** Opening SOURCE INFORMATION block **

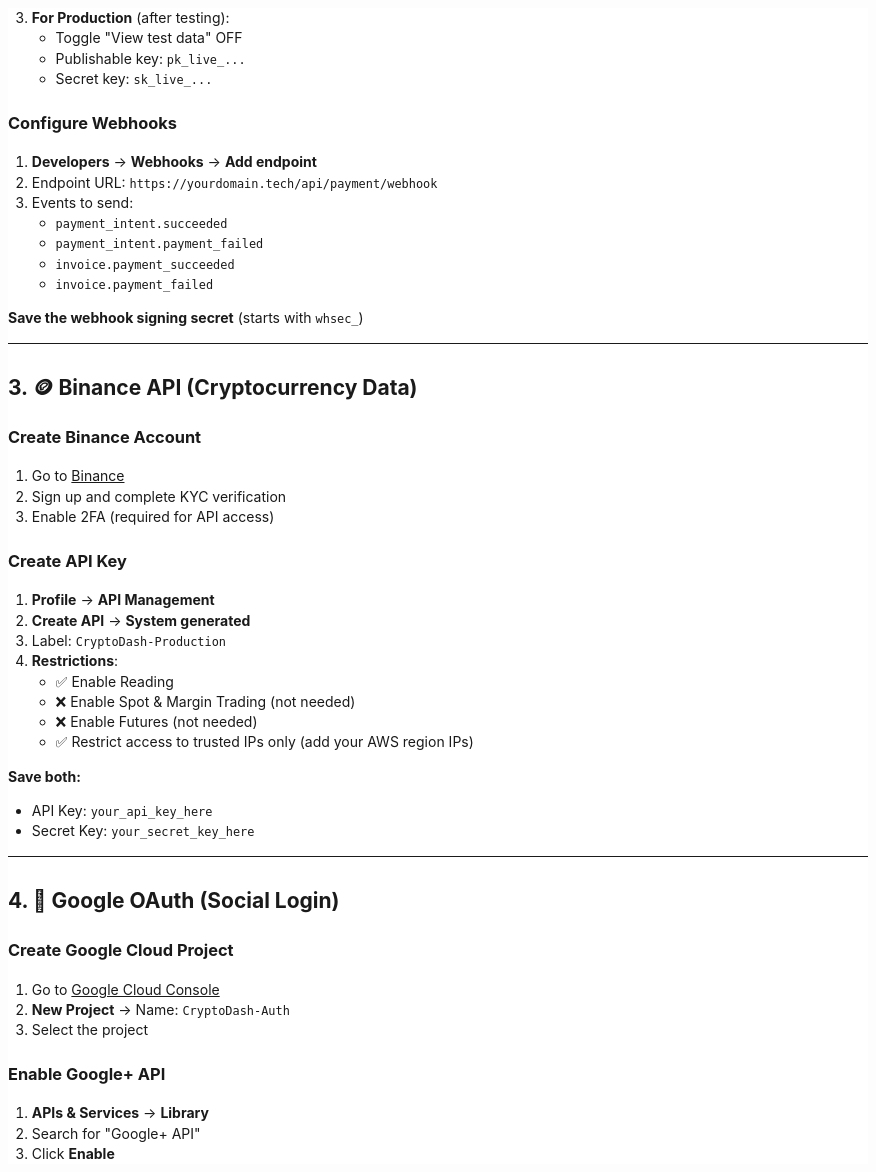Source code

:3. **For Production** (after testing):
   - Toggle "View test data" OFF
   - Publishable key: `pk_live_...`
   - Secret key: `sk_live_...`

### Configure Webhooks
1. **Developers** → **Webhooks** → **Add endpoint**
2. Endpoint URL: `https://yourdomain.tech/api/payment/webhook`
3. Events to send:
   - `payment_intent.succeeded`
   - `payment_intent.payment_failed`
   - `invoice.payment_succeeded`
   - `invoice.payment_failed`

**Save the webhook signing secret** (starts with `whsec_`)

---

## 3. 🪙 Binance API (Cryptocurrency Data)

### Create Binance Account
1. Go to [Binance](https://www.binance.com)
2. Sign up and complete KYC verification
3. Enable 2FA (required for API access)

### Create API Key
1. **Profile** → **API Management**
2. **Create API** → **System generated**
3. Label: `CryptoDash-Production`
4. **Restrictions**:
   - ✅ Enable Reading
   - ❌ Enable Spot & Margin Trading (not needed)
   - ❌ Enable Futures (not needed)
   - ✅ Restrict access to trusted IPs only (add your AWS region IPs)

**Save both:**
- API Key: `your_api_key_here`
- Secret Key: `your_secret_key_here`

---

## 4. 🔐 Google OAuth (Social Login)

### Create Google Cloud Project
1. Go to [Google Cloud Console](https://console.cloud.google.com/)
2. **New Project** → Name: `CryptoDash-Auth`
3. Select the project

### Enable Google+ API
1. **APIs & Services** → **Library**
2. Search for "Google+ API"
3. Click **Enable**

** Closing SOURCE INFORMATION block **

Render each nonblank line of the source text in the rows above as a Markdown table with the columns Line No. and Text, numbering the lines in order and leaving out the pictures.

## WORKED SOLUTION
| Line No. | Text |
|---|---|
| 1 | Source code |
| 2 | :3. **For Production** (after testing): |
| 3 |    - Toggle "View test data" OFF |
| 4 |    - Publishable key: `pk_live_...` |
| 5 |    - Secret key: `sk_live_...` |
| 6 | ### Configure Webhooks |
| 7 | 1. **Developers** → **Webhooks** → **Add endpoint** |
| 8 | 2. Endpoint URL: `https://yourdomain.tech/api/payment/webhook` |
| 9 | 3. Events to send: |
| 10 |    - `payment_intent.succeeded` |
| 11 |    - `payment_intent.payment_failed` |
| 12 |    - `invoice.payment_succeeded` |
| 13 |    - `invoice.payment_failed` |
| 14 | **Save the webhook signing secret** (starts with `whsec_`) |
| 15 | --- |
| 16 | ## 3. 🪙 Binance API (Cryptocurrency Data) |
| 17 | ### Create Binance Account |
| 18 | 1. Go to [Binance](https://www.binance.com) |
| 19 | 2. Sign up and complete KYC verification |
| 20 | 3. Enable 2FA (required for API access) |
| 21 | ### Create API Key |
| 22 | 1. **Profile** → **API Management** |
| 23 | 2. **Create API** → **System generated** |
| 24 | 3. Label: `CryptoDash-Production` |
| 25 | 4. **Restrictions**: |
| 26 |    - ✅ Enable Reading |
| 27 |    - ❌ Enable Spot & Margin Trading (not needed) |
| 28 |    - ❌ Enable Futures (not needed) |
| 29 |    - ✅ Restrict access to trusted IPs only (add your AWS region IPs) |
| 30 | **Save both:** |
| 31 | - API Key: `your_api_key_here` |
| 32 | - Secret Key: `your_secret_key_here` |
| 33 | --- |
| 34 | ## 4. 🔐 Google OAuth (Social Login) |
| 35 | ### Create Google Cloud Project |
| 36 | 1. Go to [Google Cloud Console](https://console.cloud.google.com/) |
| 37 | 2. **New Project** → Name: `CryptoDash-Auth` |
| 38 | 3. Select the project |
| 39 | ### Enable Google+ API |
| 40 | 1. **APIs & Services** → **Library** |
| 41 | 2. Search for "Google+ API" |
| 42 | 3. Click **Enable** |